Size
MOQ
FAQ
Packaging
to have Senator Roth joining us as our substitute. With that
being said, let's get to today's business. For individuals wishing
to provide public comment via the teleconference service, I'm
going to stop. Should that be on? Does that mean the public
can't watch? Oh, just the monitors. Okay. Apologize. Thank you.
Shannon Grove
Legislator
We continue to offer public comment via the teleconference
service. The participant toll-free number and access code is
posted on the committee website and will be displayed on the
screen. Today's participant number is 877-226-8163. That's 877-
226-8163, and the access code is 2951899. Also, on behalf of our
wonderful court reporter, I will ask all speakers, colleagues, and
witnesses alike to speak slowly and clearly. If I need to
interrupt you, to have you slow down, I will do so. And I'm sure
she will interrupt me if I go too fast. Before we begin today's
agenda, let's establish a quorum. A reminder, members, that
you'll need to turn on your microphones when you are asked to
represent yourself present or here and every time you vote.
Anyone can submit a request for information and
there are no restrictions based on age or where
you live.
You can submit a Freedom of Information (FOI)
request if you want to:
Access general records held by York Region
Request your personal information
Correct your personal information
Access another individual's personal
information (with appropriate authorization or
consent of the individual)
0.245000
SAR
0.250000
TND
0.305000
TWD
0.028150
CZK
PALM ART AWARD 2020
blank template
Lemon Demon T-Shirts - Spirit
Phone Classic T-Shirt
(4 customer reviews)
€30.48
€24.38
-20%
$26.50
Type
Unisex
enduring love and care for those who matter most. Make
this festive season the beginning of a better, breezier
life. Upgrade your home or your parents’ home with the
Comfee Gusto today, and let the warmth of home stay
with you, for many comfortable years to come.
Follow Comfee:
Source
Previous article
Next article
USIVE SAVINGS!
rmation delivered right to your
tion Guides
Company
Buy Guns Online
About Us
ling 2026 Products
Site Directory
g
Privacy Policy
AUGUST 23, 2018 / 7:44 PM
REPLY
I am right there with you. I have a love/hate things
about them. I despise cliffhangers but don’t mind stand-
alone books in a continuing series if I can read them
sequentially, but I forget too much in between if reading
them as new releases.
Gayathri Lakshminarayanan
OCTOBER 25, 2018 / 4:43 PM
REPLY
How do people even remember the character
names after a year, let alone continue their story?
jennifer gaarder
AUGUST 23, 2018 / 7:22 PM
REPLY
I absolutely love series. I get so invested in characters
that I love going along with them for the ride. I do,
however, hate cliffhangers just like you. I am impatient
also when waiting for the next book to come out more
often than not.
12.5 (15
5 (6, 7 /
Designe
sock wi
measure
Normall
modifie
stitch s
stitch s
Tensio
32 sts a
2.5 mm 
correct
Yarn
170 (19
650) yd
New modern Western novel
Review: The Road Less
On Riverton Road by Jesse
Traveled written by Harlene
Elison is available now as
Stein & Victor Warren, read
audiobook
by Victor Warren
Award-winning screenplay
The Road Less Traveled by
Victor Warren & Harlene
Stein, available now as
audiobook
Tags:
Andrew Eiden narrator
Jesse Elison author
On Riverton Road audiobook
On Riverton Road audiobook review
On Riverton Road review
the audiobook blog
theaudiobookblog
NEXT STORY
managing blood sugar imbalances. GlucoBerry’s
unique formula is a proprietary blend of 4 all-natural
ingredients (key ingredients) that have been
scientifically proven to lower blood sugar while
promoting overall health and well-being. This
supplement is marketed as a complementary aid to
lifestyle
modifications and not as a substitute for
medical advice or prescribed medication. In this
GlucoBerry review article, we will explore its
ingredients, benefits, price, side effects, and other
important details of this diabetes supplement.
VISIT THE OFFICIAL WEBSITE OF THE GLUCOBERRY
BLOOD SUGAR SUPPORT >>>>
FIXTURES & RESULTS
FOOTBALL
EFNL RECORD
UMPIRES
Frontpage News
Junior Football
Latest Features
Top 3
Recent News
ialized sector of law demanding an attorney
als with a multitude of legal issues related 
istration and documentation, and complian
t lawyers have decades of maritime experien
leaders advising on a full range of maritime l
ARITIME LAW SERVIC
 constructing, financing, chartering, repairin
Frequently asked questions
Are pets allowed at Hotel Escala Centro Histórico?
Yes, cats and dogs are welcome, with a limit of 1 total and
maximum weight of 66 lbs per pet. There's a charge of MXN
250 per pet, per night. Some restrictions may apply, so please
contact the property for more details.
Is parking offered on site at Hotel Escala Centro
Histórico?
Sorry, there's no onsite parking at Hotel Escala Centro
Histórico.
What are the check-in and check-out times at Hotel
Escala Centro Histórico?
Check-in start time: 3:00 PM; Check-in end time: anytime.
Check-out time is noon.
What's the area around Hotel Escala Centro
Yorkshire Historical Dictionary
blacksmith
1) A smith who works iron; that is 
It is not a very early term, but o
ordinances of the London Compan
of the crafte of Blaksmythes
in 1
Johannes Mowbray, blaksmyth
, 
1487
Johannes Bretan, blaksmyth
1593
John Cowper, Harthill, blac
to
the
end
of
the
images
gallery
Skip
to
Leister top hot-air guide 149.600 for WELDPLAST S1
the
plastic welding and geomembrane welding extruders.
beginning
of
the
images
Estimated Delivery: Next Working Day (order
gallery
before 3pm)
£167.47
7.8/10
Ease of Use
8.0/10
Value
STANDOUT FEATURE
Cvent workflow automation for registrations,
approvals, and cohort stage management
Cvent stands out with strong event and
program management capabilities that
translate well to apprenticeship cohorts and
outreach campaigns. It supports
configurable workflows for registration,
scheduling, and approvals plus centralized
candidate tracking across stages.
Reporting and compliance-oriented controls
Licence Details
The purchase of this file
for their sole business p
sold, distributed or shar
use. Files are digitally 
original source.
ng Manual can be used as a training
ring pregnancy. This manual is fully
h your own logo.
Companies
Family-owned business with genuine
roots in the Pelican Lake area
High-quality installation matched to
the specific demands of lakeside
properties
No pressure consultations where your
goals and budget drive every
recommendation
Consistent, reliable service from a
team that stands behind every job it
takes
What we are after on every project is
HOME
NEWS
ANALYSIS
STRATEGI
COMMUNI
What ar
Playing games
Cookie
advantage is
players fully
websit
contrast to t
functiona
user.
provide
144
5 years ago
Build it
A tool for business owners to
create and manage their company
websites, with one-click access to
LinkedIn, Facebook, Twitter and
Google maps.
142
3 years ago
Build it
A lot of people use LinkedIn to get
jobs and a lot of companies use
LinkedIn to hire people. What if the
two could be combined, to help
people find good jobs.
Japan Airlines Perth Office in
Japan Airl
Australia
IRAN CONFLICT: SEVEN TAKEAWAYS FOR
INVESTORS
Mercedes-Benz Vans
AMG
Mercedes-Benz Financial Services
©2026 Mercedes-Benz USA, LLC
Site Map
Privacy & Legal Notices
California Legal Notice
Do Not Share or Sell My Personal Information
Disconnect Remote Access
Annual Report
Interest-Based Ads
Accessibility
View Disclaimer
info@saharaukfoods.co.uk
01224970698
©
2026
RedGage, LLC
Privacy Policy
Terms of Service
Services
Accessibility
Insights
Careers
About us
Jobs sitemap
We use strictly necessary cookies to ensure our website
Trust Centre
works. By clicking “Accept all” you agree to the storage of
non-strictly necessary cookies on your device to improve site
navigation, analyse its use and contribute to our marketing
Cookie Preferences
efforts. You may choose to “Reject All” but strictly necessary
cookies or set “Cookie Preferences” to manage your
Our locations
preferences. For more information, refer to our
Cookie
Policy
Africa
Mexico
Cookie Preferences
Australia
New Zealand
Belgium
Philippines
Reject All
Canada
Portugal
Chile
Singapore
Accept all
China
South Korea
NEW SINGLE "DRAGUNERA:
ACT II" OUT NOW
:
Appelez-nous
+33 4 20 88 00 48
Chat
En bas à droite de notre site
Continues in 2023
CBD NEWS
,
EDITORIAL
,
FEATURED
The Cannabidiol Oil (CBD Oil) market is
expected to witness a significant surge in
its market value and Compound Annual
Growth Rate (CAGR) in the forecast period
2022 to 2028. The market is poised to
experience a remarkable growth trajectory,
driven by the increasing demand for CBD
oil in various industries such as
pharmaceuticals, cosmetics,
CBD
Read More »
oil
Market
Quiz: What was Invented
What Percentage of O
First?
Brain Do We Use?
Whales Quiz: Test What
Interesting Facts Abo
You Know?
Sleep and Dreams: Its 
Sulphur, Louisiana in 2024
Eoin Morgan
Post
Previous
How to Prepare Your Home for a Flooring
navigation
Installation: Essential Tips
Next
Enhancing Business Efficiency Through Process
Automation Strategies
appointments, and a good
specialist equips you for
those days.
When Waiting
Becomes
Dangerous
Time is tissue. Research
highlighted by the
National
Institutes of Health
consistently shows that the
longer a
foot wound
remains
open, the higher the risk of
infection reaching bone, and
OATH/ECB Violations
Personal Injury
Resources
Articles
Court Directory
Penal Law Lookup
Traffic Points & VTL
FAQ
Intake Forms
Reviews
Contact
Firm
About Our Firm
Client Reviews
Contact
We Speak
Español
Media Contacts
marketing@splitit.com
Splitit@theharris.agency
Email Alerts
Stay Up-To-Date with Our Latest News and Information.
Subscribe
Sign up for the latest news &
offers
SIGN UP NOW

○ ○ ○ ○ ○ ○ ○

* TASK TO COMPLETE:
State how many lines of the listing above contain the word "fully". Give only the number.

* COMPLETED EXERCISE:
2